Kazakh Folklore Characters Come to Life in Beine Art Project

ASTANA – Beine, translated from the Kazakh language as an archetype image, is an art project that combines the stories and mythologies of the Turkic people in a costume line. Through this project, its creator intends to popularize the personas of Kazakh folklore and attract attention to the problem of violence against women. The founder of Beine, Zhanar Saginbayeva, spoke about her project in an interview with The Astana Times.

Altynshash. Photo credit: Saginbayeva’s personal archive.

Saginbayeva, 22, is a graduate of the Kazakh National University of Arts majoring in costume design for theater, film and TV.

“During my studies, I read a lot of history, mythology and always came up with my own costumes and scenarios,” she said.

Beine’s story goes back to 2021 when Saginbayeva participated in the Art Splash event. The annual show is hosted at the Kazakh National University of Arts, where designers demonstrate thematic costumes. 

“I chose mythology as the theme for the event and wrote an article,” she recalls.

Later, Saginbayeva applied to the Türks in World Culture competition at the Al-Farabi Kazakh National University. She came first and received a grant of 200,000 tenge ($456) for the realization of the ideas.

“I had five images in the Beine project and organized a shoot,” she explained.

The shoot was devoted to demonological characters of Kazakh folklore.

“Mystan Kempir (old witch) is mainly considered to be a negative character. However, at a closer look, it is not. My project is about that,” Saginbayeva explained.

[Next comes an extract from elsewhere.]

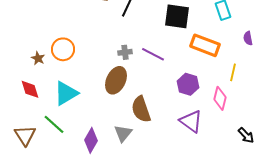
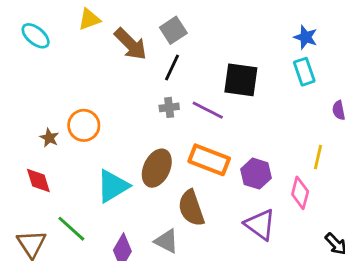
orange rectangle: (205, 45) -> (209, 160), moved
gray cross: (125, 52) -> (169, 107), moved
purple line: (153, 54) -> (208, 110), moved
cyan triangle: (66, 93) -> (113, 186), moved
gray triangle: (123, 133) -> (166, 241), turned -42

Mystan Kempir. Photo credit: Saginbayeva’s personal archive.

According to her, initially, Mystan Kempir is the archetype of a wise woman. However, with the spread of Islam, the characters of Zheztyrnak (brass nails) and Mystan Kempir started to become negative. She also explains this with the weakening of the matriarchy.

“I have read the stories of all characters and also liked Altynshash (golden hair),” she added.

In the Kazakh fairytale, Altynshash loses a strand of her hair in the river. A rich khan finds her hair and decides to marry a beautiful woman. She gets kidnapped and is forced to marry him.

Saginbayeva also spoke about the initiation of women in Kazakh fairytales.

According to her, Altynshash is the collective archetype of a young girl who has not yet been initiated, and in the process of her journey, she encounters a series of trials and pains that form her own identity and strength.

Altynshash. Photo credit: Saginbayeva’s personal archive.

“I was also inspired by Greek mythology – the story of Medusa. She was also kidnapped and now she is the symbol protecting girls and women who were subject to violence,” said Saginbayeva.

While working on the project, she drew parallels between Kazakh and Greek characters.

“For example, Altynshash can be associated with the goddess who also accepts and helps women. She is the symbol of resilience and women’s wisdom,” Saginbayeva said.  

For her project, Saginbayeva sewed some costumes herself, while others were borrowed from the Kazakh National University of Arts.

She said there are a lot of illustrations of Kazakh demonic characters, but they have not been designed yet. 

 “We are interested in Western culture, but we don’t know a lot about our own folklore. I want to popularize this topic and elaborate on the other heroes of Kazakh folklore,” said Saginbayeva.  

She intends to develop her project so that people from Kazakhstan and abroad are interested in local culture and know about folklore characters.

“I would like to find financing for this project and make a short movie about every hero,” said Saginbayeva.